Via John Battelle’s search blog, I read an article by Elizabeth Couvering: Is relevance relevant? After "in depth" interviews of search-engine producers, she concludes:
…resources in search engine development are overwhelmingly allocated on the basis of market factors or scientific/technological concerns. Fairness and representativeness, core elements of the journalists’ definition of quality media content, are not key determiners of search engine quality in the minds of search engine producers. Rather, alternative standards of quality, such as customer satisfaction and relevance, mean that tactics to silence or promote certain websites or site owners (such as blacklisting, whitelisting, and index "cleaning") are seen as unproblematic.
Via several science blogs, I have learned that the Institute of Creation Research is launching a peer-reviewed journal, the Institute for Creation Research Journal. Here is its peer-review process:
The following criteria are to be used in judging the papers: (a) Is the Paper’s topic important to the development of the creation model? (b) Does the Paper’s topic provide an original contribution to the creation model? (c) Is this Paper formulated within a young-earth, young-universe framework? (d) If (c) above is not satisfied, does this Paper offer a very constructively-positive criticism and provide a possible young-earth, young-universe alternative? (e) If the Paper is polemical in nature, does it deal with a topic rarely discussed within the origins debate? (f) Does this Paper provide evidence of faithfulness to the grammatico-historical/normative interpretation of Scripture? (if necessary refer to Walsh, R.E., Biblical Hermeneutics and Creation, Proceedings First International Conference onCreationism, Creation Science Fellowship, Inc., Pittsburgh, PA, 1986, Vol. 1, pp. 121–127).

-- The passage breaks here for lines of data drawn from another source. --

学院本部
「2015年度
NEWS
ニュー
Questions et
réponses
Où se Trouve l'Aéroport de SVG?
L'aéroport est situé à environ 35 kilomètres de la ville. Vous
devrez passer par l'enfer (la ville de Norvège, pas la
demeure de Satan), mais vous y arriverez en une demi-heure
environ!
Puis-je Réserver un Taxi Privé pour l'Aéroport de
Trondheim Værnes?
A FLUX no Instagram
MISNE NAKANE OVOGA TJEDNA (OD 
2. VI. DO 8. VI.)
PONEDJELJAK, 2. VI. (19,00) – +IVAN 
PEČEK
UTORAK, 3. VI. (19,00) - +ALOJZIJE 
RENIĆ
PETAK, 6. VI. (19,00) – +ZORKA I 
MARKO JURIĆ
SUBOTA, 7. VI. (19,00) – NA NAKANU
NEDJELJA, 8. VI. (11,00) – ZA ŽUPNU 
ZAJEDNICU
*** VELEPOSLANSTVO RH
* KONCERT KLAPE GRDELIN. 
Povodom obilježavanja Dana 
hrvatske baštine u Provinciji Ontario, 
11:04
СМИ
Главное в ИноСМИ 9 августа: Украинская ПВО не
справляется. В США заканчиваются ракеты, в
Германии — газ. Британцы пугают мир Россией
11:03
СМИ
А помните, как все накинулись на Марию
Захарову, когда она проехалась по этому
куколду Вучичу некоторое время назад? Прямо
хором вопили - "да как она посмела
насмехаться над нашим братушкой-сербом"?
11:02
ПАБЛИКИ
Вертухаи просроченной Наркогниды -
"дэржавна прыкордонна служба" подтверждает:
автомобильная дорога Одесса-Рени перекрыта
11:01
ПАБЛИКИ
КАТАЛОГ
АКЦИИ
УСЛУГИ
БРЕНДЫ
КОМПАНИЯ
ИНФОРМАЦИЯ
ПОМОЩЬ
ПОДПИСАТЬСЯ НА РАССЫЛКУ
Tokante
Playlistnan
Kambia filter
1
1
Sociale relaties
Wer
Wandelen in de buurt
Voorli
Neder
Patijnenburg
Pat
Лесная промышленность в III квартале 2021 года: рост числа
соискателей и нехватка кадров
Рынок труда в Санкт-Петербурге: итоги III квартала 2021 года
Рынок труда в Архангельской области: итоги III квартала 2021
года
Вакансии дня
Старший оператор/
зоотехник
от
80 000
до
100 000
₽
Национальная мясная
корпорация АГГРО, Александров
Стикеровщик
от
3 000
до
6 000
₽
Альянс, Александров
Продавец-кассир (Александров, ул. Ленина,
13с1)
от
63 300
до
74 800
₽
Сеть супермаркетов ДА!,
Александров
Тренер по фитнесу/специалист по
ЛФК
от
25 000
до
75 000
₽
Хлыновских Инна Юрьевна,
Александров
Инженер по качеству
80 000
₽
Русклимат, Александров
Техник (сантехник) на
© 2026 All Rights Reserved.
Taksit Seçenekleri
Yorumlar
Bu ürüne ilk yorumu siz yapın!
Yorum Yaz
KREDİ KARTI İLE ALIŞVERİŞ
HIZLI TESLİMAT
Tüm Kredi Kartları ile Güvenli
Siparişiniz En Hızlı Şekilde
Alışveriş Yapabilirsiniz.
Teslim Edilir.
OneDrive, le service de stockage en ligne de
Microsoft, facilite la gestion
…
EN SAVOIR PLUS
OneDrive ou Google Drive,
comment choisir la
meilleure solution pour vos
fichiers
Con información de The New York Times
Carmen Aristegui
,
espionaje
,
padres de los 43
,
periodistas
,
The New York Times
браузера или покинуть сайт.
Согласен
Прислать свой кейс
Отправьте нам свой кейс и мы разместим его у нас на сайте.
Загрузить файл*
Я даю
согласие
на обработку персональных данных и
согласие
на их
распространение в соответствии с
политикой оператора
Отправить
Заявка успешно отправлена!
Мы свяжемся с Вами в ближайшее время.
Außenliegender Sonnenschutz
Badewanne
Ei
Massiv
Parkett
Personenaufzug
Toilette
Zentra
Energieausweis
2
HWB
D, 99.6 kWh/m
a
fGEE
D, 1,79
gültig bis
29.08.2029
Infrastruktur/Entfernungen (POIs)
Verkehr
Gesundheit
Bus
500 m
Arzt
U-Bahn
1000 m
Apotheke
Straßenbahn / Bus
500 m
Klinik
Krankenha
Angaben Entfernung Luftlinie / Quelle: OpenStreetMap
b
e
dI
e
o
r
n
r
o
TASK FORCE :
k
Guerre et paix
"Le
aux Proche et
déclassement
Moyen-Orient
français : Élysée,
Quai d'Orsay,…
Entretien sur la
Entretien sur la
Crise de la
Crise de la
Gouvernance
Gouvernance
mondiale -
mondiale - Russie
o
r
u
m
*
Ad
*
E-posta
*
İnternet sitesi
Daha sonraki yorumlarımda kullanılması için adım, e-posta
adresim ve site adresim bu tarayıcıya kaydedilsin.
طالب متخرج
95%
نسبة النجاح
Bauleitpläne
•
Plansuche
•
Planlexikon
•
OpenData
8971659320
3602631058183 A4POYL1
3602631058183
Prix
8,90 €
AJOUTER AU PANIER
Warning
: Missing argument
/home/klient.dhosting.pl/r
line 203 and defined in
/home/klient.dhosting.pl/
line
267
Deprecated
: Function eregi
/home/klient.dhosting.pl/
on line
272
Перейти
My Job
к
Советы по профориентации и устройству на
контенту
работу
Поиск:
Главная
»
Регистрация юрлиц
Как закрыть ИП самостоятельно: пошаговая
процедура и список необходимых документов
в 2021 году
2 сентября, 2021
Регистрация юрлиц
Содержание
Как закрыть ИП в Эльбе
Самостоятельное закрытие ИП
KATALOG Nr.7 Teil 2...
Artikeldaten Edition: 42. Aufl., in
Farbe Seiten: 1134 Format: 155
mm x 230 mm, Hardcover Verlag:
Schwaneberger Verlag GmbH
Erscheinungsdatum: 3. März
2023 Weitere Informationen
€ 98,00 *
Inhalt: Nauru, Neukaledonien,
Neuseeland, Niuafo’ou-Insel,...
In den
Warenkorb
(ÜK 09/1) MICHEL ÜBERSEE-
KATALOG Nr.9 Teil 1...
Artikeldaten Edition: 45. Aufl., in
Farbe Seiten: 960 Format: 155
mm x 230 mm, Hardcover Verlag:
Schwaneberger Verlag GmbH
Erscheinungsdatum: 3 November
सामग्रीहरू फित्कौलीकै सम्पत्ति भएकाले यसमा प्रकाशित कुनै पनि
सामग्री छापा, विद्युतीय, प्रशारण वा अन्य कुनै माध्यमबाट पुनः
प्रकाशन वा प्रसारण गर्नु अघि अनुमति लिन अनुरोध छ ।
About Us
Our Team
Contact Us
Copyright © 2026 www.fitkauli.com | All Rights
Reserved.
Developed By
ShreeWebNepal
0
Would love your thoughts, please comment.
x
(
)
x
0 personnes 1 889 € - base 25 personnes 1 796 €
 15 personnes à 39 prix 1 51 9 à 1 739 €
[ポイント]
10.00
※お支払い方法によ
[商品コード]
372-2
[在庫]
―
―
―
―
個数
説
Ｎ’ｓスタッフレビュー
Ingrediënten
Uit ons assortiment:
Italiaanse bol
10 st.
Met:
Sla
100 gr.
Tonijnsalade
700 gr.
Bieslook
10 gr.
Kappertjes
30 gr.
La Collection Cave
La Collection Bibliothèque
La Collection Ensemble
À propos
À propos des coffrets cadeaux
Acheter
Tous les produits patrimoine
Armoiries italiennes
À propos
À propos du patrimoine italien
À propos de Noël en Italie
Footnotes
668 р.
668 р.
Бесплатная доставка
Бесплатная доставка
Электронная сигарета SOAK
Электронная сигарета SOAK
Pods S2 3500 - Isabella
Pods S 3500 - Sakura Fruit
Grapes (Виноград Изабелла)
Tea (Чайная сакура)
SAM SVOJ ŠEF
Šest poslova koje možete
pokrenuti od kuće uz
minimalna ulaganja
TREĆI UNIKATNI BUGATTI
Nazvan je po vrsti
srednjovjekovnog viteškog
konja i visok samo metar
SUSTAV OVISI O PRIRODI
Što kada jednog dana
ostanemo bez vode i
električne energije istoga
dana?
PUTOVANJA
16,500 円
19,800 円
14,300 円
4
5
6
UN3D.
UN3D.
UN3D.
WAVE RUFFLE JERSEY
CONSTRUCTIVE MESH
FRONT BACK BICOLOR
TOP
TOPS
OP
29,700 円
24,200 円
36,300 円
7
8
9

The Editor-in-Chief should not be afraid to reject a Paper if it does not properly satisfy the above criteria nor is in the best interests of ICR as judged by its Biblical stand and goals as outlined in its Tenets.
Well, stating the conclusion you want to reach and saying that you will only consider publishing contributions that support it may be a "transparent" process, but that’s about all you can say about it.